I need to store a moderate-to-large matrix, which (essentially) represents a least-squares system, since the matrix entries are much more expensive to evaluate than solving the actual system. I would therefore like to store this system on disk and reload as needed. What would be a convenient and performant file format / Julia package to manage this, satisfying the following requirements:
- The system can be subdivided into variable size blocks, with a total number of rows and columns in the range of thousands of blocks.
- Ideally, I’d like the flexibility that each block can be stored as a
Dictor equivalent (with its entires representing different “kinds” of data)
- I need the ability to load arbitrary sub-systems; both row- and columns-slices (representing different subsets of the data, or the parameters).

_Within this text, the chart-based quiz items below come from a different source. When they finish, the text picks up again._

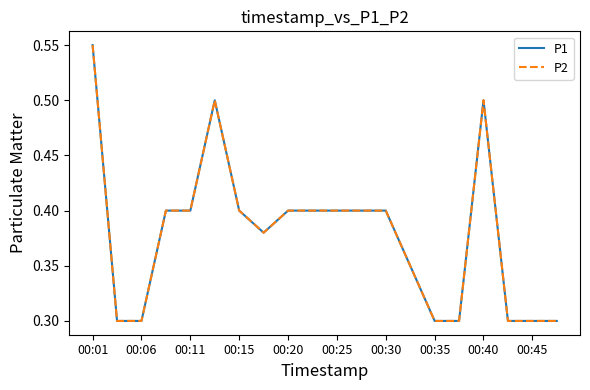

True or false: P1 and P2 cross at least once.

False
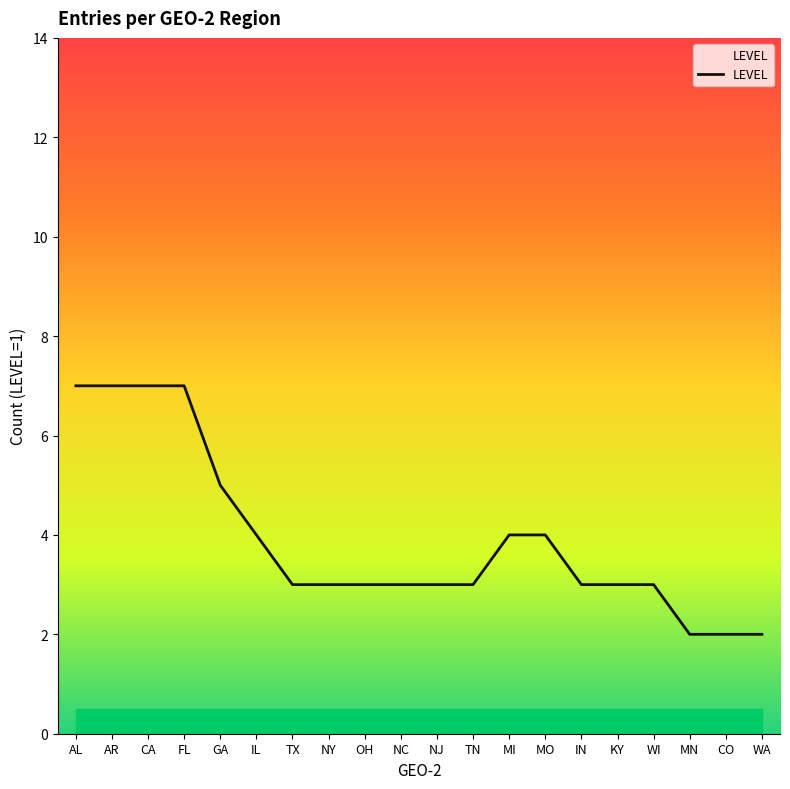

Approximately how many times larger is the value at NY compared to AL?

0.4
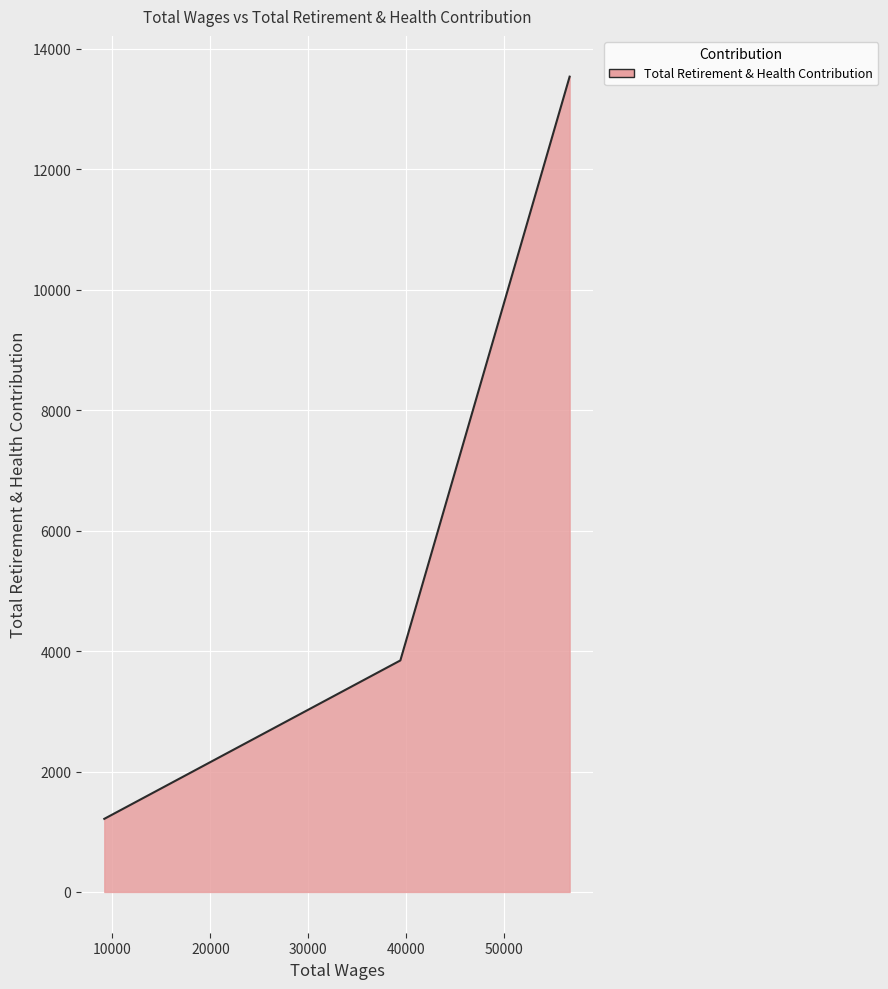

What is the difference between the maximum and minimum values?

12323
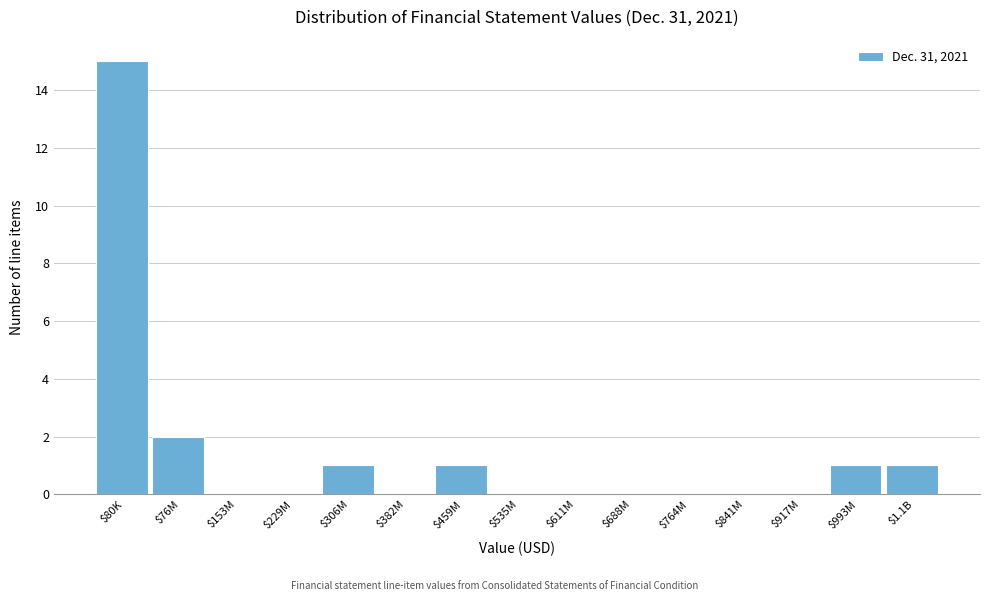

What is the sum of all values?

21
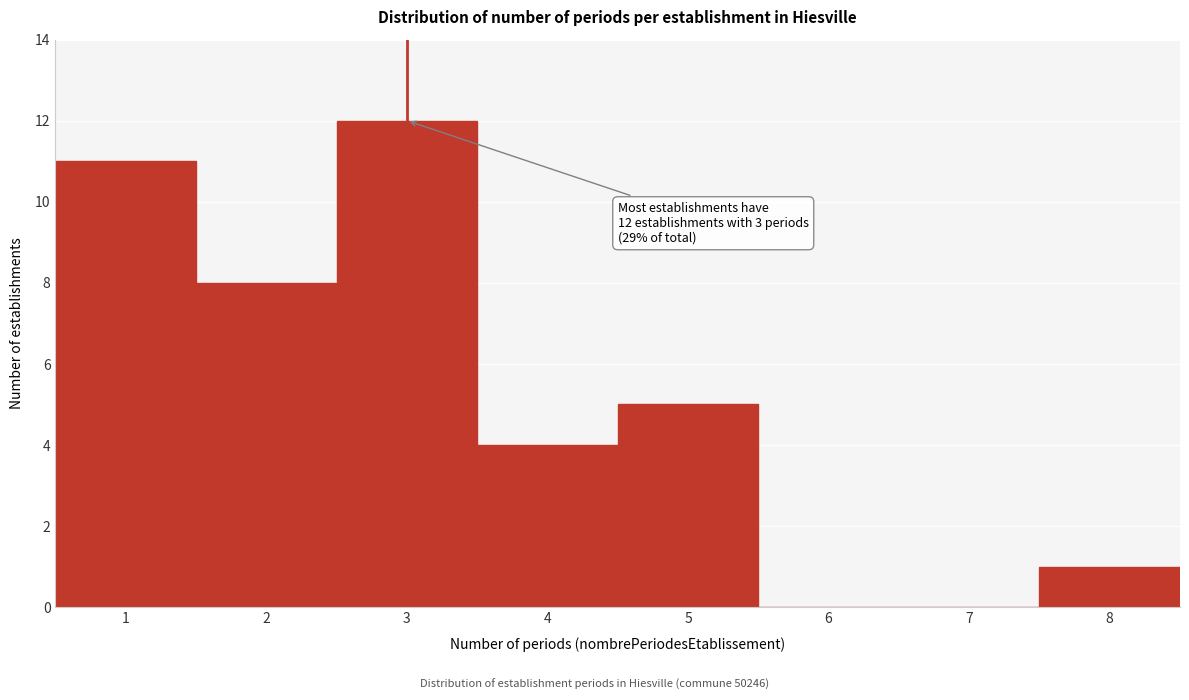

Over which range of the x-axis is the bar tallest?

2.5 to 3.5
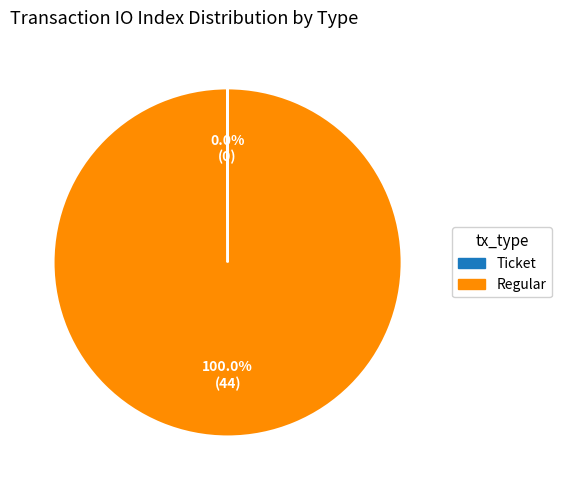

Is there any slice that represents more than half of the pie?

Yes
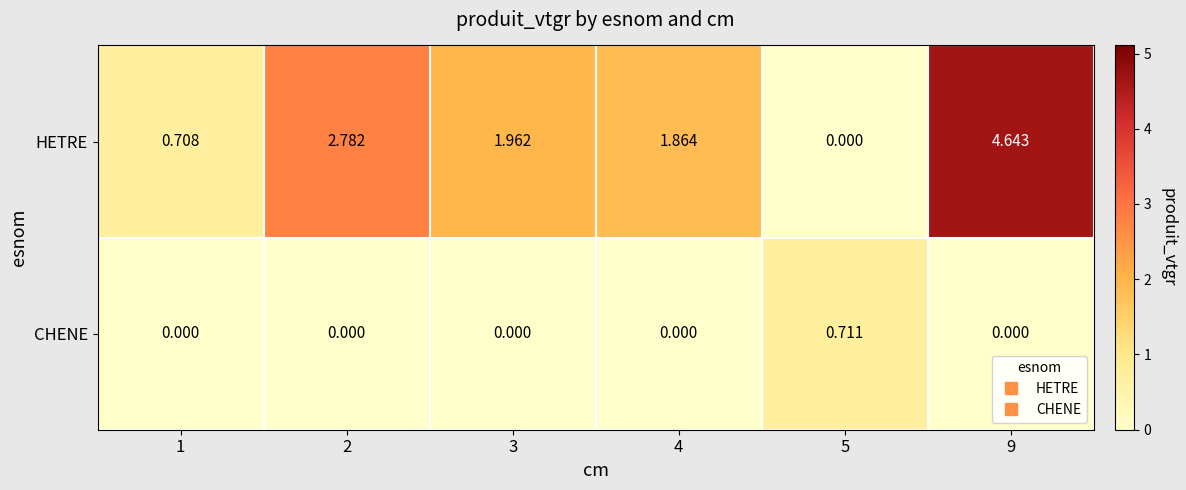

Which series has the largest range (max minus min)?

HETRE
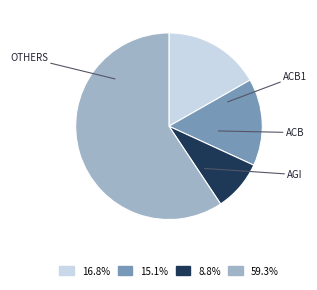

Is there any slice that represents more than half of the pie?

Yes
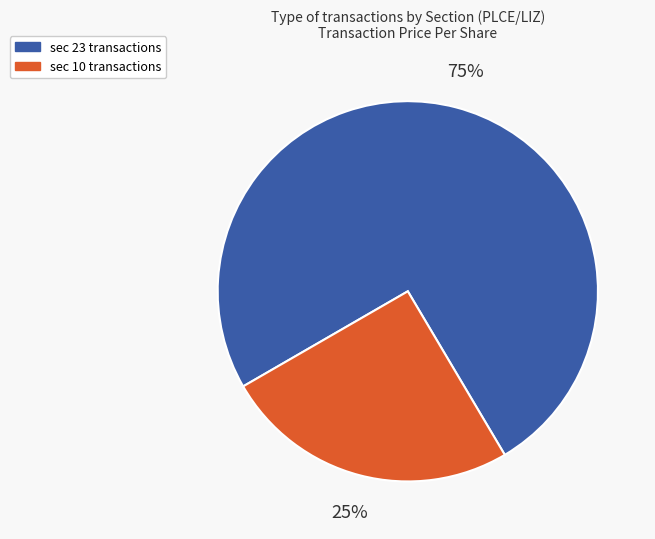

How many slices are in this pie chart?

2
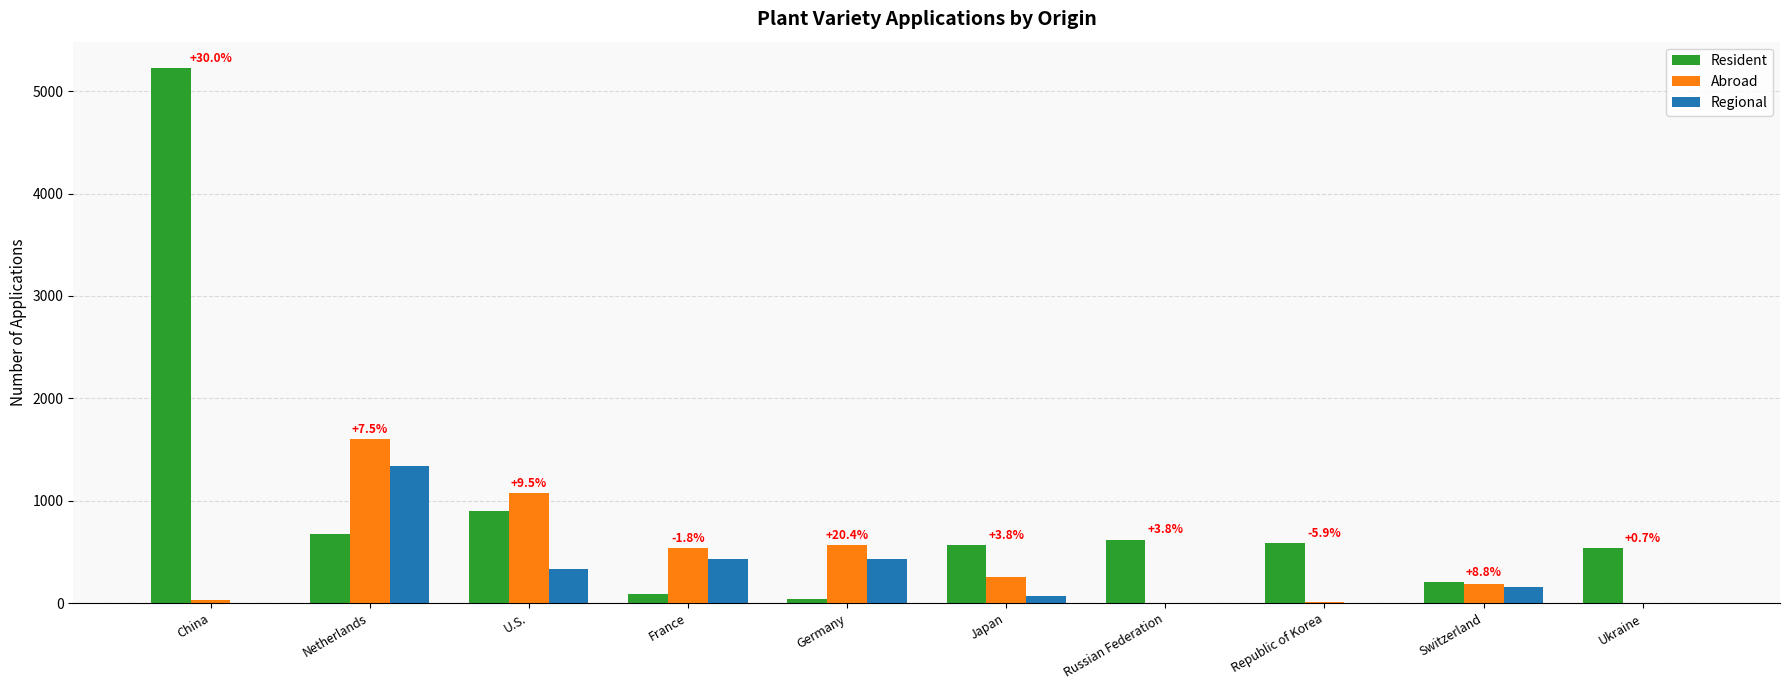

At which category is the sum across all series the highest?

China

- I need to be able to add rows (data) and columns (parameters) to the system.
- I am unable to hold the entire system in memory.
I’ve had bad experiences with both JLD and JLD2 often unable to load the files I created. In addition JLD (a little more reliable than JLD2 for me) seemed slow? I was planning to try HDF5 next. I understand this is what JLD is based on but was hoping that restricting myself to the basic HDF5 data types would help with performance and robustness. Maybe I have just been using JLD2 incorrectly and should revisit, but JLD2 doesn’t seem to support loading slices? Maybe I should be looking at databases? (I have zero experience with DB.)
However, before I try many different approaches, I would appreciate any advise that people on this forum have.